Ademais, é válido ressaltar que, no relatório da ADI, realizado pelo ministro Ayres Britto, é abordado os princípios que seriam quebrados caso o pedido fosse considerado improcedente. Em primeiro lugar, o princípio da igualdade, o qual impede que seja conferido um tratamento diferenciado a situações e a pessoas substancialmente iguais. Em segundo lugar, o princípio da liberdade, manifestação autônoma “de orientar-se sexualmente e em todos os desdobramentos decorrentes de tal orientação”. Em terceiro lugar, o princípio da dignidade da pessoa humana: os projetos de vida, individual ou coletivo, quando razoáveis, devem ser respeitados, considerados e reconhecidos. Em quarto lugar, o princípio da segurança jurídica: “a atual incerteza quanto ao reconhecimento da união homoafetiva e suas consequências jurídicas acarreta insegurança jurídica tanto para os partícipes da relação homoafetiva, quanto para a própria sociedade”. Em quinto lugar, o princípio da razoabilidade ou da proporcionalidade: restringir pessoas de mesma hierarquia configura-se mero preconceito ou autoritarismo moral.
Em seu voto, o ministro Celso de Mello retoma esses princípios, além de sustentar que essa divisão dicotômica de união homem/mulher é fundada em preconceito e “que não mais resiste ao espírito do tempo”. Essa sustentação se comunica com uma das características que a ciência do Direito deve evitar, apontada por Bourdieu: instrumentalização, ou seja, a ideia de que o direito deve ser protagonizado somente em prol do campo social dominante. Isso porque, na verdade, o Direito deve acompanhar o avanço social.

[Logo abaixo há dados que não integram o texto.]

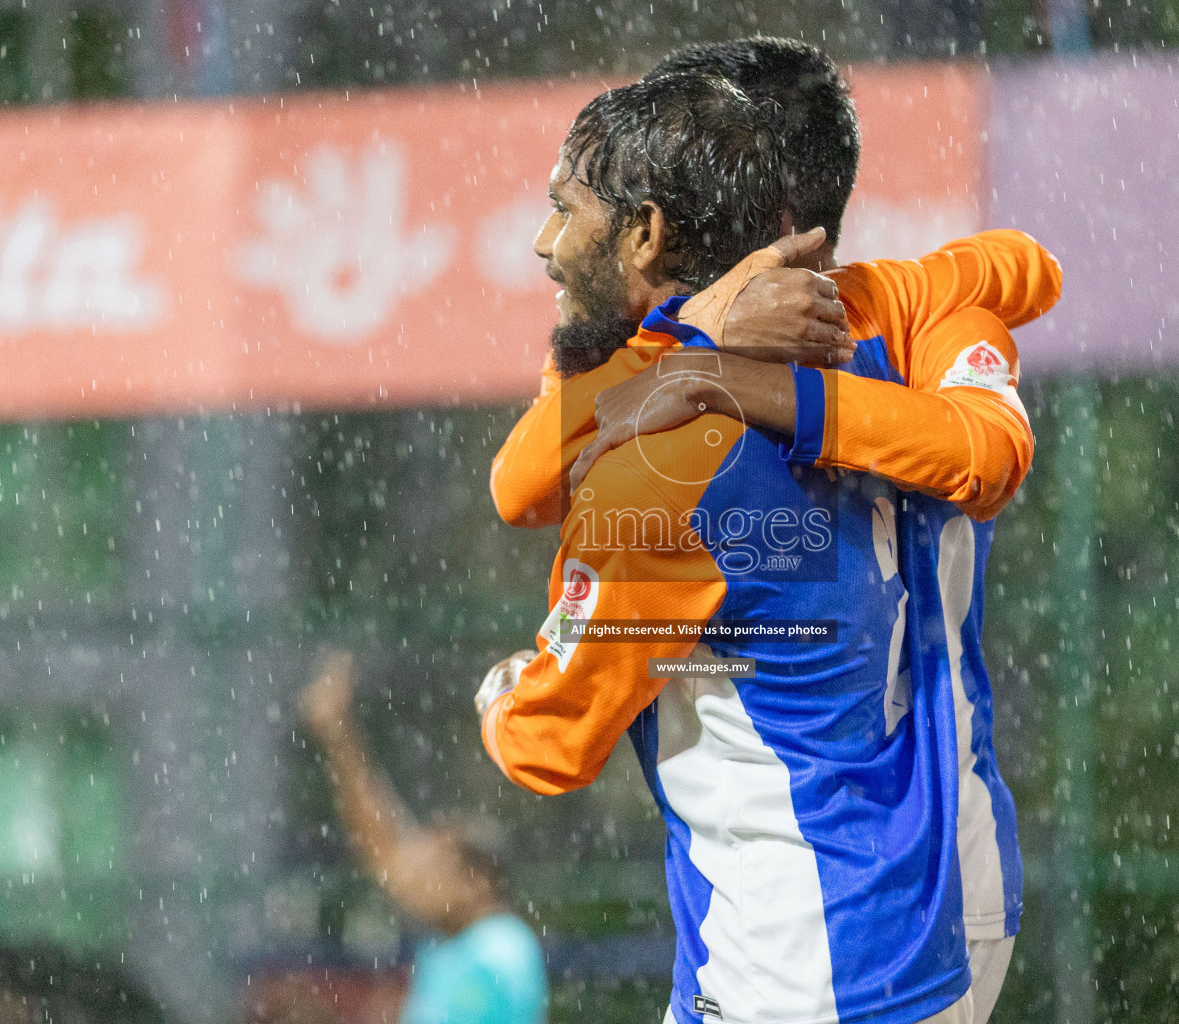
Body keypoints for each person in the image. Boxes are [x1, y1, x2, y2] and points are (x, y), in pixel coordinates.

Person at [488, 37, 1057, 1024]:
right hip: (932, 889)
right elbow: (1026, 274)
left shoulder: (667, 441)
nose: (546, 240)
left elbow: (545, 731)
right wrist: (695, 342)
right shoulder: (921, 311)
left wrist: (709, 367)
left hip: (794, 953)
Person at [299, 649, 546, 1024]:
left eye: (432, 868)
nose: (413, 876)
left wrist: (339, 736)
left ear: (475, 882)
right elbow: (383, 848)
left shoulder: (498, 951)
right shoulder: (455, 945)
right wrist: (338, 736)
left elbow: (387, 856)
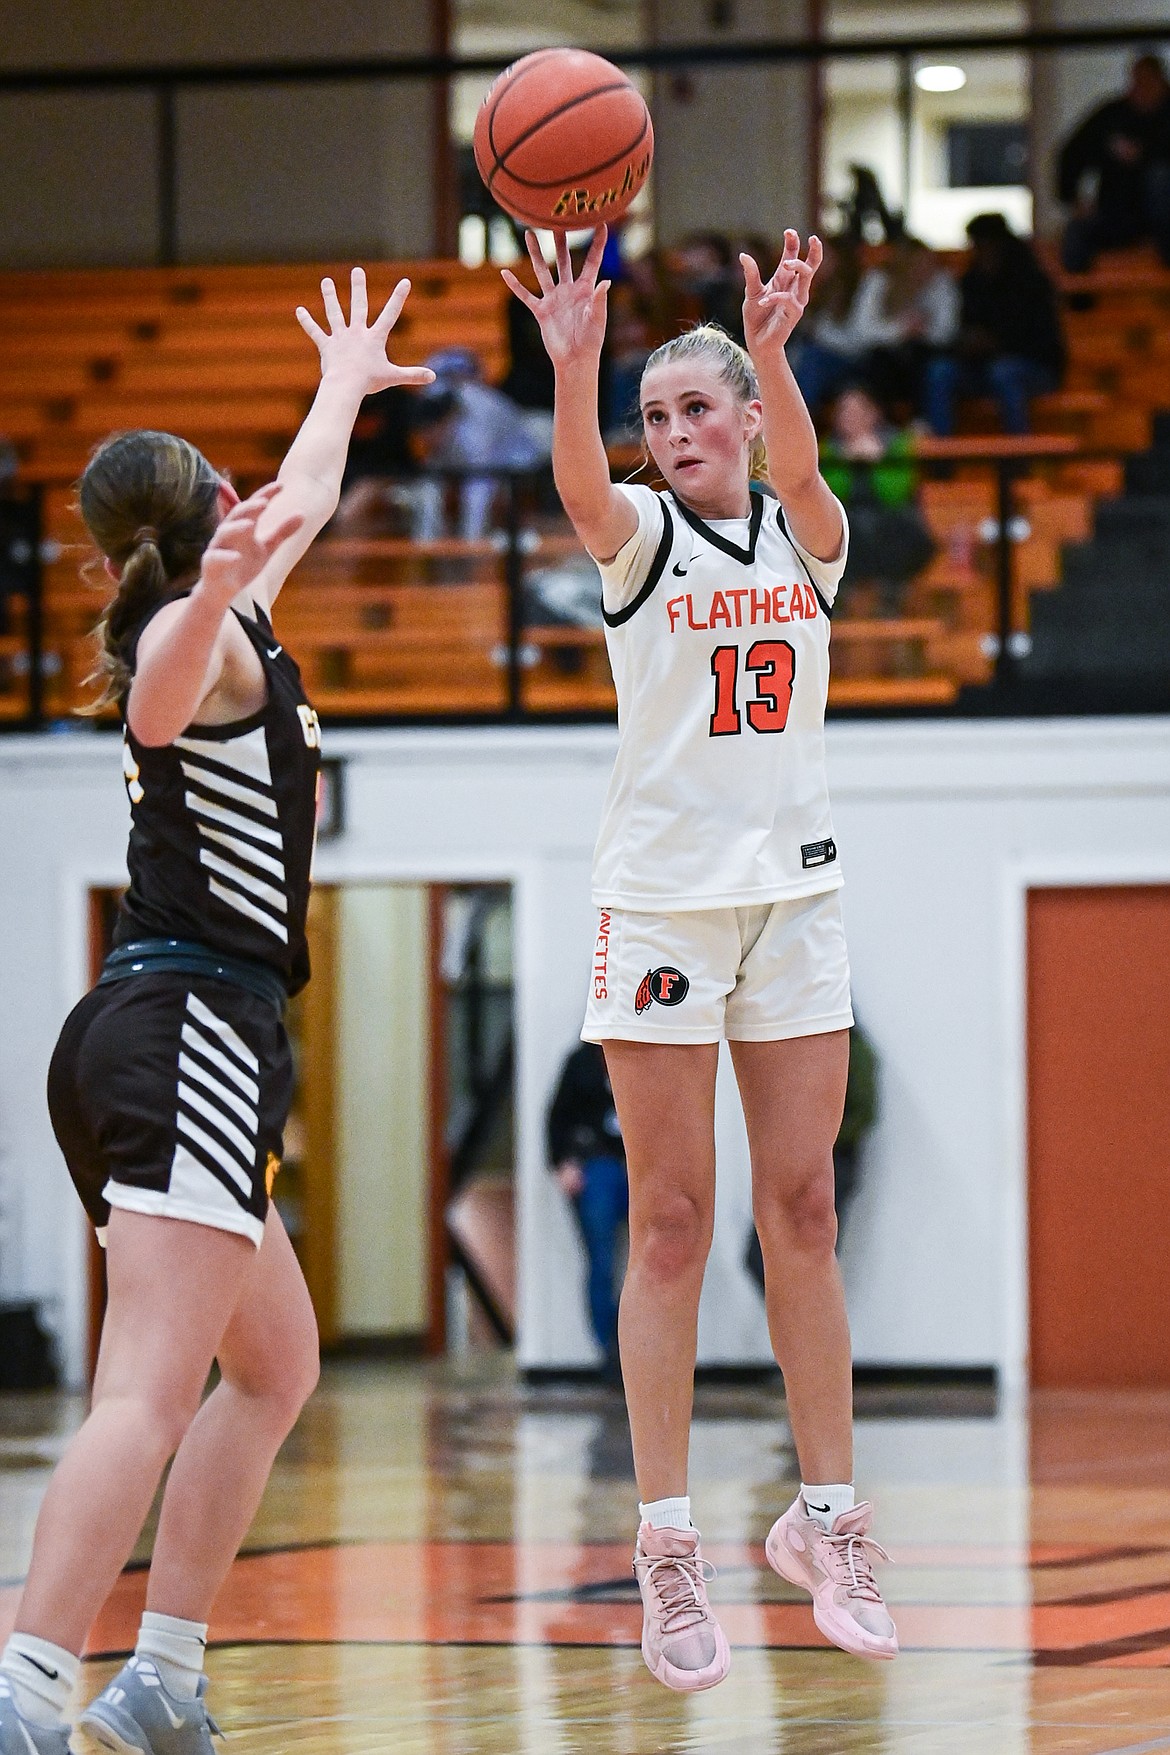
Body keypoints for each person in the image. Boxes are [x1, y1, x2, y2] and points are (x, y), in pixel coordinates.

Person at [0, 269, 433, 1755]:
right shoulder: (199, 635)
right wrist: (195, 600)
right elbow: (156, 702)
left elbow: (304, 492)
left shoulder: (232, 596)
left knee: (275, 1363)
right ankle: (23, 1684)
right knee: (147, 1387)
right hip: (183, 1021)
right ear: (205, 515)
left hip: (179, 1025)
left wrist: (343, 382)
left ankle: (164, 1674)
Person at [503, 224, 898, 1695]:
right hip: (662, 907)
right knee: (668, 1223)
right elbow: (572, 485)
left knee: (803, 1207)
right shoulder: (639, 540)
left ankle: (829, 1516)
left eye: (693, 409)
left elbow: (804, 471)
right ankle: (667, 1546)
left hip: (793, 900)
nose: (670, 433)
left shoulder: (805, 536)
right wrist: (573, 364)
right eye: (652, 416)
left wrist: (779, 348)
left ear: (742, 417)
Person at [923, 212, 1065, 436]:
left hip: (1033, 367)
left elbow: (1043, 342)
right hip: (981, 367)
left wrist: (998, 344)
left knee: (1004, 373)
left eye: (983, 245)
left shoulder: (1032, 283)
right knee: (940, 371)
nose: (979, 252)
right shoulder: (971, 283)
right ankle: (942, 457)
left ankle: (1017, 455)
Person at [547, 1039, 628, 1373]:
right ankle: (610, 1347)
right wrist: (563, 1163)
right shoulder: (581, 1063)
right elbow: (556, 1118)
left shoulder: (640, 1057)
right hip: (596, 1167)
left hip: (636, 1166)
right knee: (602, 1261)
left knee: (657, 1258)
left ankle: (642, 1347)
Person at [819, 386, 934, 614]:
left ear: (873, 414)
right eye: (844, 412)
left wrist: (877, 462)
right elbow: (828, 497)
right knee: (836, 530)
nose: (849, 418)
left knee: (897, 527)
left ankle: (891, 600)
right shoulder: (827, 450)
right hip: (850, 531)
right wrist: (847, 460)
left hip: (891, 526)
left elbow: (895, 494)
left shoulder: (897, 444)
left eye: (856, 411)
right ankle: (837, 604)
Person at [1059, 54, 1170, 272]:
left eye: (1149, 82)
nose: (1143, 89)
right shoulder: (1113, 116)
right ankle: (1081, 300)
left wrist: (1145, 156)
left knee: (1160, 177)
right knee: (1076, 236)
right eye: (1139, 81)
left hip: (1164, 221)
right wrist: (1072, 197)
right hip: (1118, 214)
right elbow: (1073, 153)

Sob esse sentido, nota-se que muito do aspecto homofóbico se esvaiu, em comparação a tempos anteriores. Outrossim, é válido ressaltar que o ministro sustenta que deve-se estimular “a união de toda a sociedade em torno de um objetivo comum”, assim congregando os valores de igualdade, tolerância e liberdade, os quais representam fundamentos de uma sociedade genuinamente democrática.
Além da questão de não ser reconhecido a união homoafetiva, foca-se no conflito entre o art. 226 CF/1988 e o art. 1.723 CC/2002. O primeiro diploma legal, por um lado, estabelece a família como base estatal, tendo o Estado como dever protegê-la. O segundo, por outro lado, reconhece, literalmente, união estável o relacionamento heteroafetivo como entidade familiar. Contudo, considerando a hierarquia normativa, esse conflito pode ser resolvido levando em consideração que a Constituição oferece validade aos ordenamentos que estão abaixo dela. Assim, o Código Civil deve ser interpretado à luz da Constituição. Quanto a respeito da própria Constituição, esta deve ser interpretada levando em consideração que, em primeiro lugar, a Lei Maior não interdita a relação homoafetiva e, em segundo lugar, os direitos fundamentais consagrados em seu texto normativo, além dos princípios supramencionados, ressaltados também no voto do ministro Celso de Mello.
Ainda nessa linha de raciocínio, é importante salientar que houve, sim, um certo aspecto antecipação na decisão expressa do julgado, uma vez que os preceitos fundamentais da igualdade, de segurança jurídica, da liberdade e da dignidade da pessoa humana, tornam inaceitável qualquer procedimento que fomente a intolerância, a discriminação e a desigualdade em razão da orientação sexual.